Task details = Reproduce every line of the listing below word for word, keeping the original line breaks, spelling, and punctuation.

Dataset entries
+ + +
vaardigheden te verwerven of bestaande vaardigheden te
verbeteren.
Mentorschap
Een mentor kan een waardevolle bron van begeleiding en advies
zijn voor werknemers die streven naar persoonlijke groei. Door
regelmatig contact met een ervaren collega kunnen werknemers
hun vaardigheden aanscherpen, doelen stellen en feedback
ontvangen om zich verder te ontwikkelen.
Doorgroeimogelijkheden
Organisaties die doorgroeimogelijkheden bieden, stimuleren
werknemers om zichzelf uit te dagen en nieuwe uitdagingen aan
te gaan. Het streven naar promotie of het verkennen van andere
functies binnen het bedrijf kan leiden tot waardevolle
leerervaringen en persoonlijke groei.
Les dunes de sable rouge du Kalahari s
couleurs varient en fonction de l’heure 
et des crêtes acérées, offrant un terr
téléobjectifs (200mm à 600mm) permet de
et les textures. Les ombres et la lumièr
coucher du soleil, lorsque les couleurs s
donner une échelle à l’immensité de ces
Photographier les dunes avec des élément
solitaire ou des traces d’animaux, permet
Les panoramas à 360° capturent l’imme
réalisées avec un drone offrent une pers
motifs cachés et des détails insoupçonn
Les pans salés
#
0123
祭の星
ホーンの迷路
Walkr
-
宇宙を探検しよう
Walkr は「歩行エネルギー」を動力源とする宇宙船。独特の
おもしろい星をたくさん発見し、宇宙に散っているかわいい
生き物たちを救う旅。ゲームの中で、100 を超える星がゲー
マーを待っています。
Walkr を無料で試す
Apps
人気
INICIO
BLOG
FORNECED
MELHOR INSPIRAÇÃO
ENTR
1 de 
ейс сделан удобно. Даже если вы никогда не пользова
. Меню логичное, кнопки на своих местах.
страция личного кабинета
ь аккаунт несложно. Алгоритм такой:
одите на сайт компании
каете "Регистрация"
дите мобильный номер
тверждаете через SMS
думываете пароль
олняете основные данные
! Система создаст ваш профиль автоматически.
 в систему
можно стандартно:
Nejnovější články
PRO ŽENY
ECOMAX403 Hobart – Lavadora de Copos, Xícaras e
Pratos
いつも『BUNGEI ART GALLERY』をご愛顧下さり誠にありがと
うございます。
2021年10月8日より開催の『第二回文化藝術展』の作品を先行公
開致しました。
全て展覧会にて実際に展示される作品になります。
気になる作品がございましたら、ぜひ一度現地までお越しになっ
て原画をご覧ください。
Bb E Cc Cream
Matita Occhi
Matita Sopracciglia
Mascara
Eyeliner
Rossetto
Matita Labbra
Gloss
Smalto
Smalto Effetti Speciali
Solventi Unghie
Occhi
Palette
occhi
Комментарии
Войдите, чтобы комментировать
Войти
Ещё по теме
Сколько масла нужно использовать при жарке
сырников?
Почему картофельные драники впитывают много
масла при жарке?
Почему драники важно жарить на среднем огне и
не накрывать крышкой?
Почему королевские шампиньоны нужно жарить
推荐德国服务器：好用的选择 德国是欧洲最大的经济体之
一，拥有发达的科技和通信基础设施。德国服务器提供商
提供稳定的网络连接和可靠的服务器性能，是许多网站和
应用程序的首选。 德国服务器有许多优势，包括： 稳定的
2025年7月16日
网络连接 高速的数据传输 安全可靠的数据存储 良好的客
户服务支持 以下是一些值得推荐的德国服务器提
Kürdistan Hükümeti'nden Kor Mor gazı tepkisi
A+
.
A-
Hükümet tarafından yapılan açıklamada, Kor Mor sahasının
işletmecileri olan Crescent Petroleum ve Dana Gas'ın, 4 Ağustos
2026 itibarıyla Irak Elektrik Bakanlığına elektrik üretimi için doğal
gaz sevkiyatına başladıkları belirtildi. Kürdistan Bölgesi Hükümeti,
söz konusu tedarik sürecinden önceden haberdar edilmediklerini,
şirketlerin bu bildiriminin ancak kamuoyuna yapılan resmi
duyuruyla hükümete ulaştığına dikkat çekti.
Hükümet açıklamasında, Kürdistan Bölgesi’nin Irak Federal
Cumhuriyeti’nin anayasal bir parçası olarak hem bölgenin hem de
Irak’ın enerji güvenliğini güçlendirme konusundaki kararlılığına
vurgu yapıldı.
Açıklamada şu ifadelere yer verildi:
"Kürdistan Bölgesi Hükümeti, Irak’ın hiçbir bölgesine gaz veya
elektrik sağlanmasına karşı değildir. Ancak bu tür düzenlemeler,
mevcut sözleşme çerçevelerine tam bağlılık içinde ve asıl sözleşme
+ + +
Your solution =
vaardigheden te verwerven of bestaande vaardigheden te
verbeteren.
Mentorschap
Een mentor kan een waardevolle bron van begeleiding en advies
zijn voor werknemers die streven naar persoonlijke groei. Door
regelmatig contact met een ervaren collega kunnen werknemers
hun vaardigheden aanscherpen, doelen stellen en feedback
ontvangen om zich verder te ontwikkelen.
Doorgroeimogelijkheden
Organisaties die doorgroeimogelijkheden bieden, stimuleren
werknemers om zichzelf uit te dagen en nieuwe uitdagingen aan
te gaan. Het streven naar promotie of het verkennen van andere
functies binnen het bedrijf kan leiden tot waardevolle
leerervaringen en persoonlijke groei.
Les dunes de sable rouge du Kalahari s
couleurs varient en fonction de l’heure 
et des crêtes acérées, offrant un terr
téléobjectifs (200mm à 600mm) permet de
et les textures. Les ombres et la lumièr
coucher du soleil, lorsque les couleurs s
donner une échelle à l’immensité de ces
Photographier les dunes avec des élément
solitaire ou des traces d’animaux, permet
Les panoramas à 360° capturent l’imme
réalisées avec un drone offrent une pers
motifs cachés et des détails insoupçonn
Les pans salés
#
0123
祭の星
ホーンの迷路
Walkr
-
宇宙を探検しよう
Walkr は「歩行エネルギー」を動力源とする宇宙船。独特の
おもしろい星をたくさん発見し、宇宙に散っているかわいい
生き物たちを救う旅。ゲームの中で、100 を超える星がゲー
マーを待っています。
Walkr を無料で試す
Apps
人気
INICIO
BLOG
FORNECED
MELHOR INSPIRAÇÃO
ENTR
1 de 
ейс сделан удобно. Даже если вы никогда не пользова
. Меню логичное, кнопки на своих местах.
страция личного кабинета
ь аккаунт несложно. Алгоритм такой:
одите на сайт компании
каете "Регистрация"
дите мобильный номер
тверждаете через SMS
думываете пароль
олняете основные данные
! Система создаст ваш профиль автоматически.
 в систему
можно стандартно:
Nejnovější články
PRO ŽENY
ECOMAX403 Hobart – Lavadora de Copos, Xícaras e
Pratos
いつも『BUNGEI ART GALLERY』をご愛顧下さり誠にありがと
うございます。
2021年10月8日より開催の『第二回文化藝術展』の作品を先行公
開致しました。
全て展覧会にて実際に展示される作品になります。
気になる作品がございましたら、ぜひ一度現地までお越しになっ
て原画をご覧ください。
Bb E Cc Cream
Matita Occhi
Matita Sopracciglia
Mascara
Eyeliner
Rossetto
Matita Labbra
Gloss
Smalto
Smalto Effetti Speciali
Solventi Unghie
Occhi
Palette
occhi
Комментарии
Войдите, чтобы комментировать
Войти
Ещё по теме
Сколько масла нужно использовать при жарке
сырников?
Почему картофельные драники впитывают много
масла при жарке?
Почему драники важно жарить на среднем огне и
не накрывать крышкой?
Почему королевские шампиньоны нужно жарить
推荐德国服务器：好用的选择 德国是欧洲最大的经济体之
一，拥有发达的科技和通信基础设施。德国服务器提供商
提供稳定的网络连接和可靠的服务器性能，是许多网站和
应用程序的首选。 德国服务器有许多优势，包括： 稳定的
2025年7月16日
网络连接 高速的数据传输 安全可靠的数据存储 良好的客
户服务支持 以下是一些值得推荐的德国服务器提
Kürdistan Hükümeti'nden Kor Mor gazı tepkisi
A+
.
A-
Hükümet tarafından yapılan açıklamada, Kor Mor sahasının
işletmecileri olan Crescent Petroleum ve Dana Gas'ın, 4 Ağustos
2026 itibarıyla Irak Elektrik Bakanlığına elektrik üretimi için doğal
gaz sevkiyatına başladıkları belirtildi. Kürdistan Bölgesi Hükümeti,
söz konusu tedarik sürecinden önceden haberdar edilmediklerini,
şirketlerin bu bildiriminin ancak kamuoyuna yapılan resmi
duyuruyla hükümete ulaştığına dikkat çekti.
Hükümet açıklamasında, Kürdistan Bölgesi’nin Irak Federal
Cumhuriyeti’nin anayasal bir parçası olarak hem bölgenin hem de
Irak’ın enerji güvenliğini güçlendirme konusundaki kararlılığına
vurgu yapıldı.
Açıklamada şu ifadelere yer verildi:
"Kürdistan Bölgesi Hükümeti, Irak’ın hiçbir bölgesine gaz veya
elektrik sağlanmasına karşı değildir. Ancak bu tür düzenlemeler,
mevcut sözleşme çerçevelerine tam bağlılık içinde ve asıl sözleşme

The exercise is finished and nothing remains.